Cepeda es el único que plantea prohibir el fracking y frenar los hidrocarburos, apostando por La Guajira como polo de energía eólica y solar y por comunidades energéticas locales. El analista Felipe Bernal, del Centro Global de Política Energética de la Universidad de Columbia, describe su modelo como de descarbonización acelerada con centralización estatal, lo que puede generar incertidumbre para inversores pero también mayor control público sobre la transición. El flanco débil es la falta de claridad sobre cómo se garantiza el suministro energético durante ese proceso.
Fajardo propone mantener exploración de gas natural, incluyendo offshore y pilotos de fracking, mientras instala al menos 1.000 megavatios nuevos por año, con un 80% proveniente de renovables. Es el programa que más intenta equilibrar seguridad energética y descarbonización, aunque Torres considera que no es suficientemente ambicioso ni claro sobre cómo se distribuyen los beneficios territorialmente. Bernal lo describe como una transición gradual que busca estabilizar reglas sin romper estructuras de poder existentes.

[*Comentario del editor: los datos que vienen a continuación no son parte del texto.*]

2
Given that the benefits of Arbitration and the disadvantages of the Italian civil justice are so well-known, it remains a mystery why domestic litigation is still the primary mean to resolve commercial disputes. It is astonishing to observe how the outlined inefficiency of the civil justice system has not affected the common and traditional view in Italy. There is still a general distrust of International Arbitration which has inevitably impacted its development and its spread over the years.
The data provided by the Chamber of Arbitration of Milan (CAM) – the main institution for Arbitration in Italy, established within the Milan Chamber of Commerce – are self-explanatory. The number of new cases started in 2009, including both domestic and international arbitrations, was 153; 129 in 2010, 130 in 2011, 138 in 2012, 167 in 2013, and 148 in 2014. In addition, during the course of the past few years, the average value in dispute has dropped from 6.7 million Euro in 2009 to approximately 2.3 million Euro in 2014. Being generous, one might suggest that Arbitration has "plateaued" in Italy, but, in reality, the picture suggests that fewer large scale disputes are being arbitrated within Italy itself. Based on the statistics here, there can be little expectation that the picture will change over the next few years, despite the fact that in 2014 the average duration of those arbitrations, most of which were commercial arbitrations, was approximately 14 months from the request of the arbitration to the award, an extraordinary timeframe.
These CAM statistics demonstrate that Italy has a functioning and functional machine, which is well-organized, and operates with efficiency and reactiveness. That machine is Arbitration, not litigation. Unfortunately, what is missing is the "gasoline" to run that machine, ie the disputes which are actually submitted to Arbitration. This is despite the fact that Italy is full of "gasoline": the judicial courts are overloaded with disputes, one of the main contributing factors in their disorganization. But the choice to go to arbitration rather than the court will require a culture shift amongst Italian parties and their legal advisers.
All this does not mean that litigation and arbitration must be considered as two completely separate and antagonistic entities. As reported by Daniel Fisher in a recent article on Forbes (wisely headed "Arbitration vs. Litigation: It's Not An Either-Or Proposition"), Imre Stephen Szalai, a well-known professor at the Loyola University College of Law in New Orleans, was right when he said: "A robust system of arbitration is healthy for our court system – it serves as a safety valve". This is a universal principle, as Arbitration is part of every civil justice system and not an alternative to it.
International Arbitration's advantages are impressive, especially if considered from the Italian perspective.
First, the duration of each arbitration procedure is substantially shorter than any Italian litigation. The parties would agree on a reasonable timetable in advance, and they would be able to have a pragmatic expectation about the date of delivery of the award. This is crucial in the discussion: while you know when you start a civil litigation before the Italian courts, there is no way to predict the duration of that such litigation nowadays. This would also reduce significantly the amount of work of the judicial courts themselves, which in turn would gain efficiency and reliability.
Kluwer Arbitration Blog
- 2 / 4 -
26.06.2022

Valencia quiere llegar a un millón de barriles de petróleo por día e impulsar el fracking, a la vez que desarrolla hidroeléctricas y renovables. Su apuesta es por agilidad institucional: consultas previas acotadas donde las comunidades puedan ser socias pero no ejercer veto. Para Bernal, el modelo da claridad jurídica a las empresas, pero el riesgo es un aumento de conflictos sociales y una dependencia renovada de las rentas extractivas que dificulte la diversificación.
De la Espriella va en la dirección más directa: reactivar la exploración y producción de petróleo y gas, acelerar proyectos de fracking y tratar el gas como asunto estratégico de Estado. Su propuesta reduce el peso de las restricciones ambientales y acorta los procesos de consulta, lo que le da coherencia interna pero lo aleja de cualquier horizonte de transición real.
Lo que el voto climático debería mirar
Los programas revelan tres preguntas que importan para el futuro ambiental de Colombia: quién gobierna el territorio amazónico; qué tan rápido se puede reducir la dependencia de los fósiles sin comprometer el suministro energético y los ingresos fiscales; y quién paga los costos de la transición y quién se queda con los beneficios.
Ninguno de los cuatro candidatos responde esas preguntas de manera completa. Pero la distancia entre sus enfoques es lo suficientemente grande como para que el resultado de junio importe, y mucho, para los bosques, las comunidades y el clima.